Later, due to financial reasons, my career in Real Estate began. And what a surprise it was to discover that working was fun and rewarding and empowering (in a different way from motherhood.) I was good at it. It rewarded my inner child and looked very grown up to those observing my life.

But I still thought I needed more. More things to make me happy, to be fun, to show off, to fill up every spare place in my house or closet. More things, a new car, evening dresses, and a trip to Europe seemed necessary. Of course, private schools for our children and a whole list of other “things.” We needed to entertain and celebrate anniversaries with big expensive parties. We needed better horses, more tack, and perhaps a bigger stable. Almost all of this excess was just perception. My mistaken perception, but it seemed real to me then.

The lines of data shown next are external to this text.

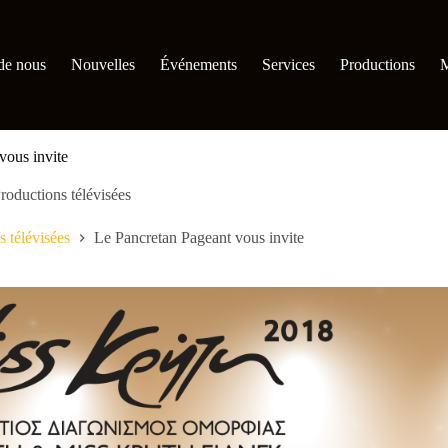
de nous
Nouvelles
Événements
Services
Productions
M
vous invite
roductions télévisées
s télévisées
Le Pancretan Pageant vous invite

This meme is profound. However, I have learned that what some people find obvious is a mystery to others. As a result, this post is designed to enlighten those who need more explanation.

The most important thing I learned as an adult becoming “whole” was that I already have enough. It is the most beautiful realization. I am enough, what I do is enough, and I have enough. Once I understood that, I was free. Free to enjoy life without longing for more of anything at all. What a pleasure! Like being satisfied after a delicious meal and knowing there was enough.

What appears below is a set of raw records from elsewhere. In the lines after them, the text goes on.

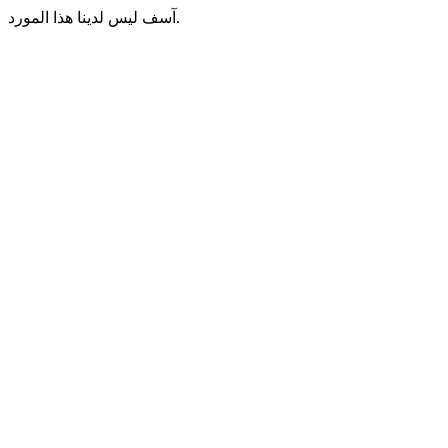
آسف ليس لدينا هذا المورد.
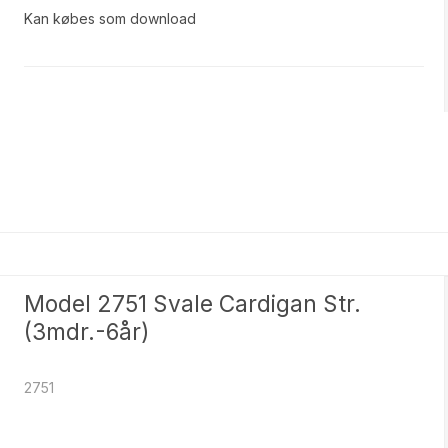
Kan købes som download
Model 2751 Svale Cardigan Str.
(3mdr.-6år)
2751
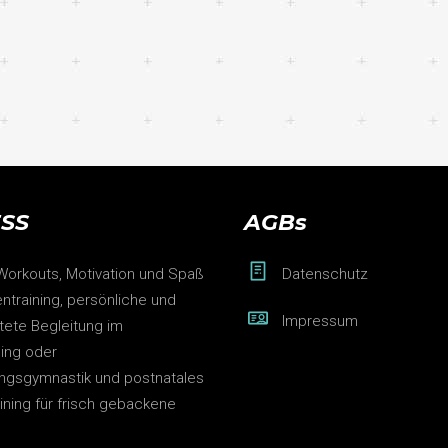
ESS
AGBs
 Workouts, Motivation und Spaß
Datenschutz
ntraining, persönliche und
Impressum
htete Begleitung im
ning oder
ngsgymnastik und postnatales
aining für frisch gebackene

Getting to the point where one knows that one is enough happens at different times to different people. Some never make this discovery. Some people seem to have sprung a leak somewhere in their psyche. They cannot seal it up. There is a seeping loss of pleasure in what they have already. There is never enough to satisfy these people, and they continually crave more and more of everything.

My gratitude for my life is my daily state. “This is my time.” After some years of putting others’ needs ahead of my own (even though I knew better), I am now free to follow my own inclination. What a pleasure that is. Almost as good as knowing I have enough. And that is what I wish for you. Know that you have enough, what you do is enough, and you are enough.